Visual Data Storytelling Contest Shortlist

Visual Data Storytelling Contest Shortlist

2022 IEEE PacificVis Visual Data Storytelling Contest accepts video, data comic or infographic that uses visualization to communicate a narrative, a message or a series of insights. This year we received 10 submissions, which were reviewed by 7 judges, and ultimately 4 works were shortlisted. The winners will be announced during PacificVis 2022.

Visual Data Storytelling Contest

Color coding: Winner: / Honorable mention:

1. Understanding Cultural Communication through the Visual Portraits of Youtube Channels

Shiman Zhang (Tongji University)
Haotian Wu (Zhejiang University)
YuXuan Li (Tongji University)
Yancheng Cao (Tongji University)
Yang Shi (Tongji University)
Siming Chen (Fudan University)
Nan Cao (Tongji College of Design and Innovation)

Abstract: The Guinness World Record for the “the most subscribed Chinese YouTube Channel” was set by Chinese short video blogger Li Ziqi, whose videos are not in English but are popular with foreign audiences.

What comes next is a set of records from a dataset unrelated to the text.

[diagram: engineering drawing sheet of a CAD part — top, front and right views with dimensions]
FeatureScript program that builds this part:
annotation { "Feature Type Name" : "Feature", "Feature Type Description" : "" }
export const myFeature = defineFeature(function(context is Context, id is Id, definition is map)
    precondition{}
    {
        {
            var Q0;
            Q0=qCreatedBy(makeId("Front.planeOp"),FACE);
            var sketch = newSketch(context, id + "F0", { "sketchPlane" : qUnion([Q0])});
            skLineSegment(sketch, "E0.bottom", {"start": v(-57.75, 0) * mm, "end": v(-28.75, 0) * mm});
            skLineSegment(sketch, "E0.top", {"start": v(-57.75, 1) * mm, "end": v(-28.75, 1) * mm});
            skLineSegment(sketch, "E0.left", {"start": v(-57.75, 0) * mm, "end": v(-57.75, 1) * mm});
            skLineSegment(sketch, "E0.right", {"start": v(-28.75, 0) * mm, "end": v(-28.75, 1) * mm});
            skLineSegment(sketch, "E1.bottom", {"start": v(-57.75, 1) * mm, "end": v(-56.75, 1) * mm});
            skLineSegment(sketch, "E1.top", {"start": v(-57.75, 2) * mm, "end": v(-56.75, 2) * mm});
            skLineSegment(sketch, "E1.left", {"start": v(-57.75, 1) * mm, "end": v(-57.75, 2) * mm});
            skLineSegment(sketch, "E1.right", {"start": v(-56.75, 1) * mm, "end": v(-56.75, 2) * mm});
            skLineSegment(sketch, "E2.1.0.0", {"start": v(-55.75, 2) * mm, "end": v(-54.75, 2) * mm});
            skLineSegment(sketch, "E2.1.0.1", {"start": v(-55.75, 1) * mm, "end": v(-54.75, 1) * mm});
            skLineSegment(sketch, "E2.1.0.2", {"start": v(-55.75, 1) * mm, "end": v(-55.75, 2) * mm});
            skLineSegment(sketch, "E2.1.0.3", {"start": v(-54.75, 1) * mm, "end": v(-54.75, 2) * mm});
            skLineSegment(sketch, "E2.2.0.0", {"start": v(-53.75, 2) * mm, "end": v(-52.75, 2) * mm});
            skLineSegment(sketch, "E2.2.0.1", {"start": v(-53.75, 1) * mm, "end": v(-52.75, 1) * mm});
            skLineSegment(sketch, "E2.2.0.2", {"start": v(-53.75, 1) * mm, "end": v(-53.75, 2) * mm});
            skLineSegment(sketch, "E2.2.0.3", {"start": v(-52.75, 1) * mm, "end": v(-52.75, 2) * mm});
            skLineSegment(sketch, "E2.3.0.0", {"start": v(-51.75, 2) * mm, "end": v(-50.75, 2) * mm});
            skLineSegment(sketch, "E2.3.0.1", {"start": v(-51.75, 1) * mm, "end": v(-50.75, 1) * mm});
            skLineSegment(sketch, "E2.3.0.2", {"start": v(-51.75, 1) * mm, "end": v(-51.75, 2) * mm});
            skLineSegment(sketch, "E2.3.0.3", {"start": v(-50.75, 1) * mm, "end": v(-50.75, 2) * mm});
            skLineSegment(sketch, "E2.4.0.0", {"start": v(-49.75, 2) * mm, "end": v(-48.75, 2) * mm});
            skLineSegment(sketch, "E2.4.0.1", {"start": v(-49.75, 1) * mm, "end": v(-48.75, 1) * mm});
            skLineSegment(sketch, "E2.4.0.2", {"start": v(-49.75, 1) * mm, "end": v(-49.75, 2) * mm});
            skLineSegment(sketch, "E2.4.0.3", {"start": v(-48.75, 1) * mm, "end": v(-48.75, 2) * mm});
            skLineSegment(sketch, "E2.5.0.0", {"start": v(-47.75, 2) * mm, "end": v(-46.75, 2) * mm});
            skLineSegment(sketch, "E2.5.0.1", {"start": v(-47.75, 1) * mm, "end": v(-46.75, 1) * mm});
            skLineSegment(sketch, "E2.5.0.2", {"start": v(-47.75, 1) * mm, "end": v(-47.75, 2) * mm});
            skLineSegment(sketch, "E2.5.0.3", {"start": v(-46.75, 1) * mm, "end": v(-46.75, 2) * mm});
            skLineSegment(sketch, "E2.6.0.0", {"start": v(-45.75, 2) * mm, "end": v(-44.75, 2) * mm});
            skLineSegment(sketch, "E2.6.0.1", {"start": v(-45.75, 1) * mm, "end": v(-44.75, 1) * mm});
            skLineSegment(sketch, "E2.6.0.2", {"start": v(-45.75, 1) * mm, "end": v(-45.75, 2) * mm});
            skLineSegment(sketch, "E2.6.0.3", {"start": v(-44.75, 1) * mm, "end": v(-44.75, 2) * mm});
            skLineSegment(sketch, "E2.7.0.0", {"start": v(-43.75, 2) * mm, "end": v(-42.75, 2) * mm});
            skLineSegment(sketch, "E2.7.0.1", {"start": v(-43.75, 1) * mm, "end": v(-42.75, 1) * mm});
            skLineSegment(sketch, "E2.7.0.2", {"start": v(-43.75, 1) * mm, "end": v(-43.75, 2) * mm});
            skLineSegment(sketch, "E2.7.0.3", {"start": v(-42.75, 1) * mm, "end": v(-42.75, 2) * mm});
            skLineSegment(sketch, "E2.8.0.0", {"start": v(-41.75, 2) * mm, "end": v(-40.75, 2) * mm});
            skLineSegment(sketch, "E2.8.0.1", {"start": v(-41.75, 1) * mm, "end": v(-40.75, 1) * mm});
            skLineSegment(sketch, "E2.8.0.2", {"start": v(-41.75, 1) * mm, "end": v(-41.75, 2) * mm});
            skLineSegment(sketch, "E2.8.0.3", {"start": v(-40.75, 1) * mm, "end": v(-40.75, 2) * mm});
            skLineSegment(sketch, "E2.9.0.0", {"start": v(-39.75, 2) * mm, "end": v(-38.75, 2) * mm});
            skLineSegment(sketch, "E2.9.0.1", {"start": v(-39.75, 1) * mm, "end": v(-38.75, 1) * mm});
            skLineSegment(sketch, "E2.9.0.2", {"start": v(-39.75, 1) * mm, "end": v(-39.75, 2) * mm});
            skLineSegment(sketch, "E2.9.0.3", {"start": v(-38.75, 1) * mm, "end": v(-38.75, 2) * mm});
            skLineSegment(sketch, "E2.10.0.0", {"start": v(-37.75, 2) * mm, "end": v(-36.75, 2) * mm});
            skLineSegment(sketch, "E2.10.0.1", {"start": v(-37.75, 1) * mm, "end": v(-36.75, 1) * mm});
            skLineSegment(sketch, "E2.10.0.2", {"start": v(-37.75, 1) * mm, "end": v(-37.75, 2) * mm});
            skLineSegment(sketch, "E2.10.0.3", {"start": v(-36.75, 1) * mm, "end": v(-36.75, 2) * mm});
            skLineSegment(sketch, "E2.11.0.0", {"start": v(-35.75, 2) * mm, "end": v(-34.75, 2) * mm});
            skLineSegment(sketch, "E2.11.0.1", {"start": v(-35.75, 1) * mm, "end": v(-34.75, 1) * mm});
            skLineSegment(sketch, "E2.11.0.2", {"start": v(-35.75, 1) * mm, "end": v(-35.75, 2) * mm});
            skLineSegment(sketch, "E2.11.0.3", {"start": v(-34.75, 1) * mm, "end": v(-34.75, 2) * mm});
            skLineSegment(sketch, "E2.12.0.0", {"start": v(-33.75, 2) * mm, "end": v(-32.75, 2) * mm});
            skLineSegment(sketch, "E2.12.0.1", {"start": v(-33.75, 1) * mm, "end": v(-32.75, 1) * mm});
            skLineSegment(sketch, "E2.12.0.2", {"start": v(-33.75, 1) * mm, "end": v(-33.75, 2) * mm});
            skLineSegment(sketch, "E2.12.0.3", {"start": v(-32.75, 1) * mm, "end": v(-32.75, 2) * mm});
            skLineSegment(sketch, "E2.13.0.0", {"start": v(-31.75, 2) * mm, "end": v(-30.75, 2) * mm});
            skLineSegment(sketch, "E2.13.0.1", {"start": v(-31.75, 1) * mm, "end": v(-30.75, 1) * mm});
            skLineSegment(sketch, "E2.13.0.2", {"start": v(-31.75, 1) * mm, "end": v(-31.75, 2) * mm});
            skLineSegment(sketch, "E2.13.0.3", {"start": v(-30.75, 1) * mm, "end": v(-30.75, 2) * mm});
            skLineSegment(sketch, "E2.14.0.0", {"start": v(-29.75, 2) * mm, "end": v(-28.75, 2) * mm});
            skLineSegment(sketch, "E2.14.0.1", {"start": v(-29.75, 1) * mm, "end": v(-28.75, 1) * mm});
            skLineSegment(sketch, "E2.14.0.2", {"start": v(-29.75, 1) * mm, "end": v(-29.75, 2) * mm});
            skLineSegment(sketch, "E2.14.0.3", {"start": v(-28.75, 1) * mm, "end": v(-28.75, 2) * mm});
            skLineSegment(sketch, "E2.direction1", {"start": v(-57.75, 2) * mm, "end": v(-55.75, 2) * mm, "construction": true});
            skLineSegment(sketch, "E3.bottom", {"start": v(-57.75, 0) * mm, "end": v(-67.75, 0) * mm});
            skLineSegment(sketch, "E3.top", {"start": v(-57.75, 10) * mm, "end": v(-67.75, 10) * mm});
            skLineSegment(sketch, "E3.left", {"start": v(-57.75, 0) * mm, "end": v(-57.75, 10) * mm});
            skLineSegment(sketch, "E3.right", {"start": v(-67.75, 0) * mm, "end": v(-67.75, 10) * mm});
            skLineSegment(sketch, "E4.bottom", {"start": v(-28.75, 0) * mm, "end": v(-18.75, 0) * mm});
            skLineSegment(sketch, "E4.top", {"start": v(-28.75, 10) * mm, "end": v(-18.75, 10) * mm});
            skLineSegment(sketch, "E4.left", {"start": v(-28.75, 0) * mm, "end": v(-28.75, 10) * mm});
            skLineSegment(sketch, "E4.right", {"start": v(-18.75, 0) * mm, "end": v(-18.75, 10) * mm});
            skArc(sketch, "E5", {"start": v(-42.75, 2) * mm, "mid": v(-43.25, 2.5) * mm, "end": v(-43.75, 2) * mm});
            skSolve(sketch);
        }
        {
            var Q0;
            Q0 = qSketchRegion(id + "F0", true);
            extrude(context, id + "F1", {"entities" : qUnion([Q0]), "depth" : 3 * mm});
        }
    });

This data video presents a visual portrait of Li Ziqi’s YouTube channel. The visual portrait depicts cultural communication power using six dimensions: subscriptions, the number of videos in vogue, average video views, like rate, YouTube category, and whether the channel is a personal blogger. By building a series of visual portraits of YouTube channels, we first compared China’s cultural communication power among the three East Asian culture countries, including China, Japan, and Korea. Then, we compared East Asian culture’s cultural communication power as a whole among different cultural regions of the world. We collected data through public data sources and Google YouTube Data API and processed the data through statistical analysis. Finally, we proposed a set of suggestions regarding how to improve the cultural communication power of Chinese on YouTube.

2. Emergency Logistics Constructing a Lifeline in Wuhan for Fighting COVID-19

Linqi Wang (Hunan University)
Fengzhou Liang (Sun Yat-sen University)
ning bin (Hunan University)
Junyan Lv (Hunan University)
Fang Liu (Hunan University)

Abstract: COVID-19 has brought a significant impact on the world. It is a joint responsibility of all countries to fight against this epidemic together. Through visual and interactive web pages, taking emergency logistics as the clue, the work tells a touching story: in the spring of 2020, people all over China and even the world supported Wuhan to fight the outbreak and overcome the shortage of resources. Wuhan, known as the “thoroughfare of nine provinces,” was not isolated from the outside world under lockdown but has received a steady stream of support despite the corona-virus crisis. The story divides into five chapters. The color of the visualization page changes from dark to bright, representing Wuhan getting rid of the haze of the epidemic step by step. We hope to encourage people to help each other and contribute to an early and complete victory over the coronavirus throughout the world.

3. Polydodo: a Tool for Personal Sleep Stage Analysis and Narrative Visualization

William Harvey (Polytechnique Montreal)
Claudia Onorato (Polytechnique Montreal)
Thomas Hurtut (Polytechnique Montreal)

Abstract: The submitted story is part of an open source project called Polydodo. This project proposes a user-friendly tool and interface to classify sleep stages. The user can upload sleep records, and then visualize them through a data story-telling format. The story and visualizations adapt to the user’s data. For the sake of submission to PacificVis, we show the “preview” mode, using already loaded data. EEG data is analyzed by a Random forest classifier followed by a Hidden Markov Model post-processing. The design process of this project started as a team project during the 2020 winter semester of “Data Visualization Design” course at Polytechnique Montreal. It followed a classical iterative user-centred design process, targeting non expert user regarding sleep cycles data, therefore also the choice of using a story-telling based format to communicate them. The fact that the user can upload personal sleep data also reinforces the user engagement.

4. The Story of Slow Train in China

Juanjuan Long (Jiangnan University)
Wei Zhou (Jiangnan University)
YongJie Xing (Jiangnan University)
yang kang (Jiangnan University)
Siyuan He (Cognizant)
Yimin Mao (Cognizant)

Abstract: The original intention of our work is to make people understand the development of Slow train in China and the role it plays in rural revitalization. In terms of data, we first collect the slow train data of China’s railway network and related news reports (including train number, mileage, starting and ending points, etc.) and displayed the data results in charts. In terms of design, we first interpret the data and compare the speed of slow trains with high-speed trains. Then, we use charts and maps to analyze the distribution and development of slow trains in China. Finally, we use collages to illustrate the story of people’s livelihood. The technical implementation method uses the web page interaction technology of CSS3 and Javascript. Due to technical limitations, to give you a better viewing experience, this work is recommended to be viewed at 1920X1080 resolution.